### Exercise materials
:::

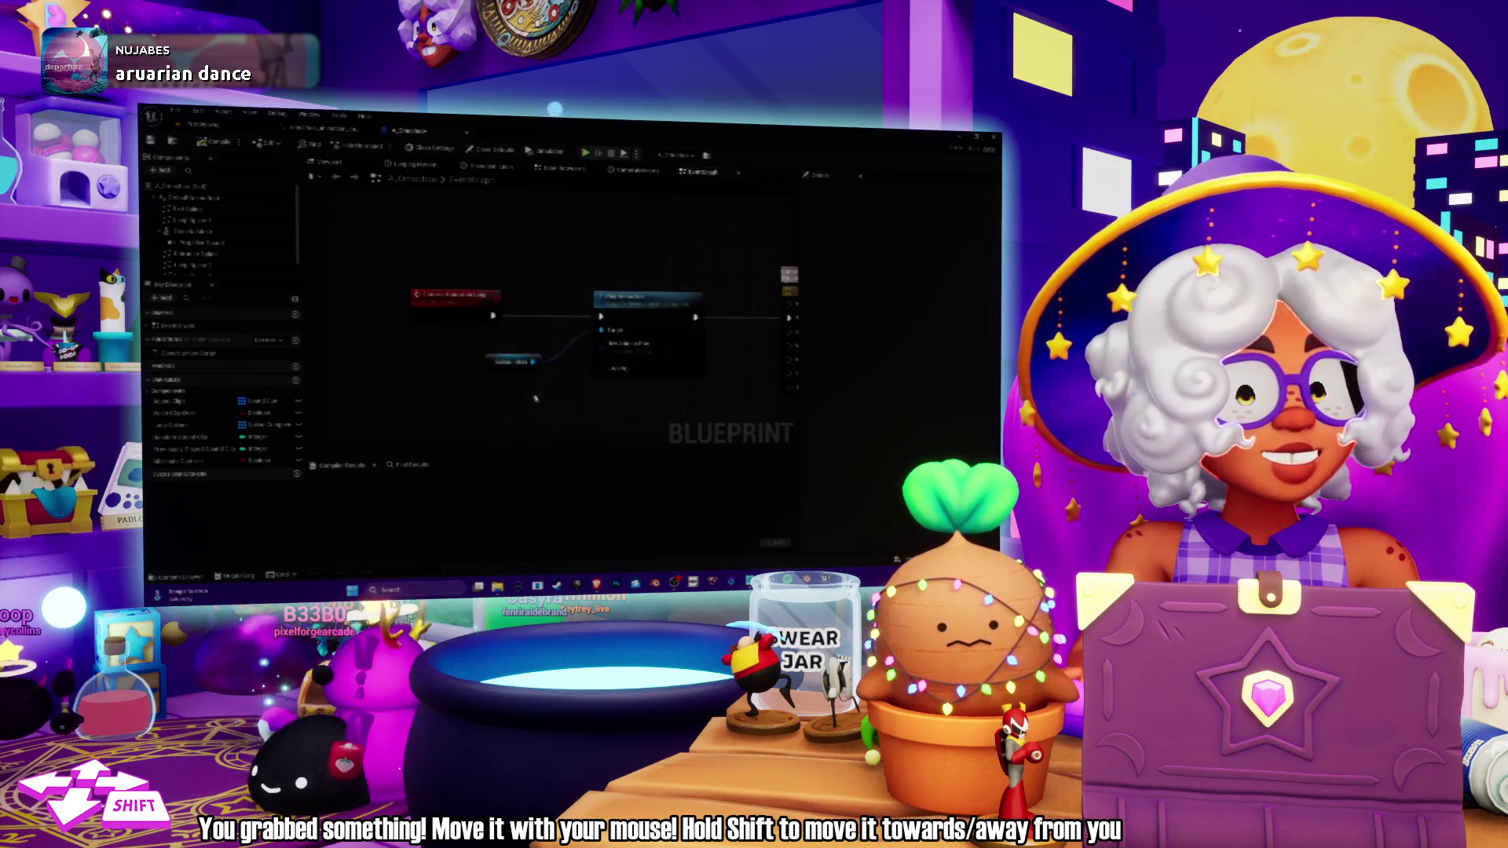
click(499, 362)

:::

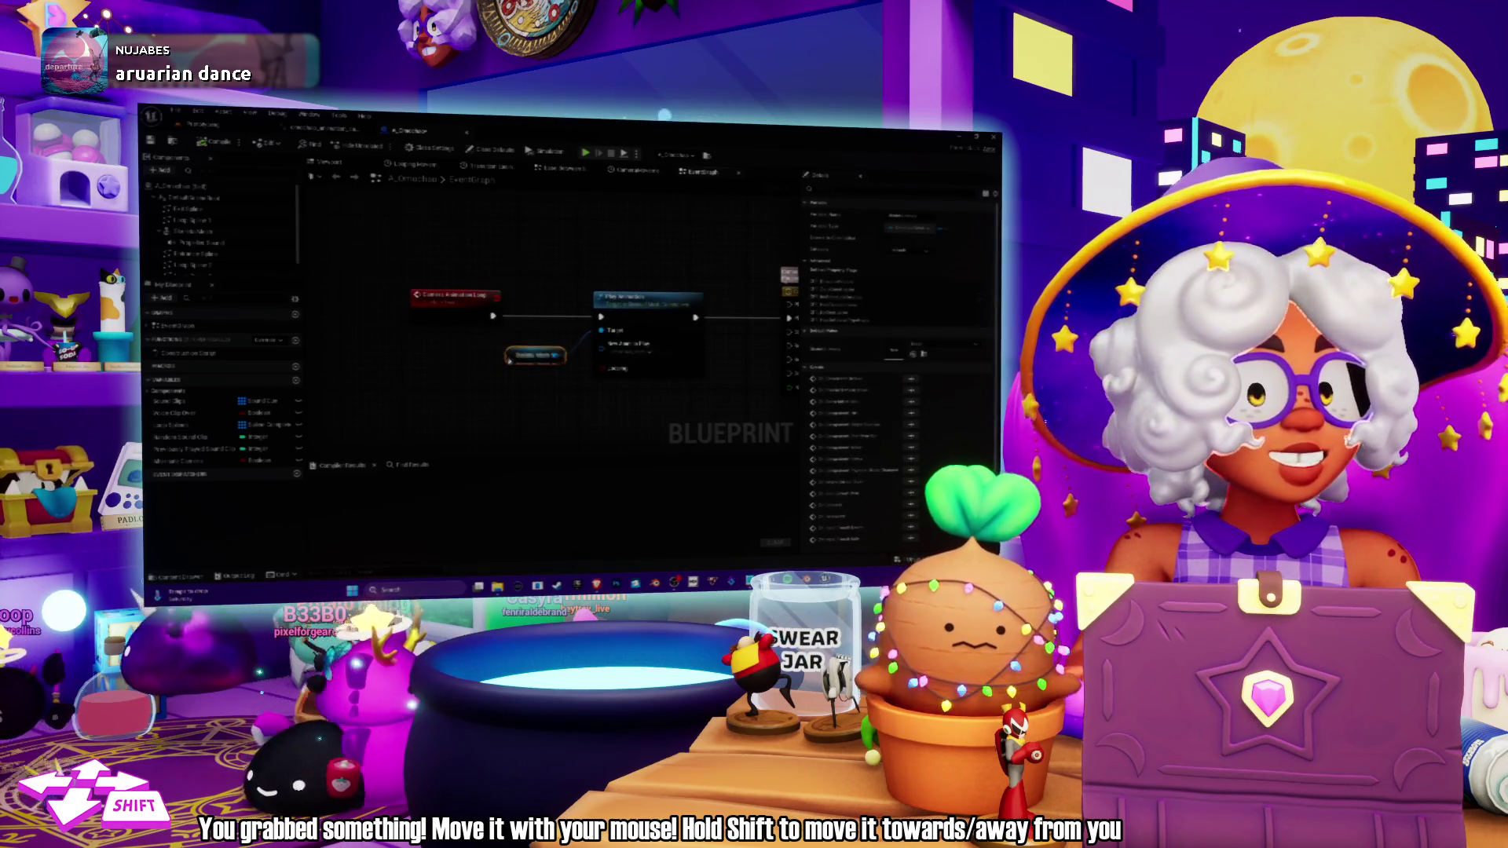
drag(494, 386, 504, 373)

:::

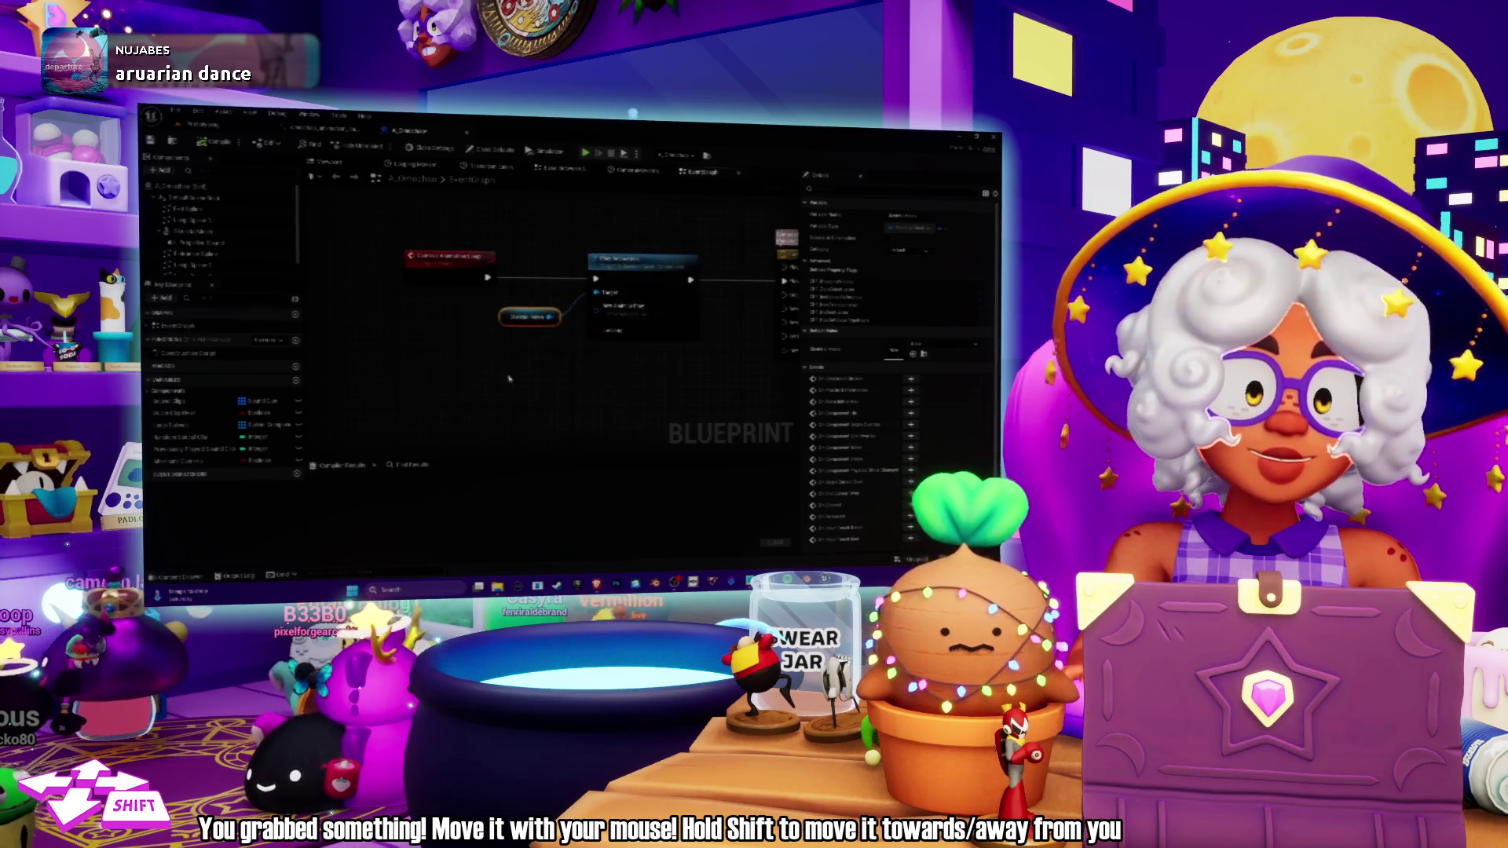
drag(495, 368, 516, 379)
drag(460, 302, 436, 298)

:::

### What to produce
In the records above, find each line that mentions the string "drag", then copy it.

### Output for this task
drag(494, 386, 504, 373)
drag(495, 368, 516, 379)
drag(460, 302, 436, 298)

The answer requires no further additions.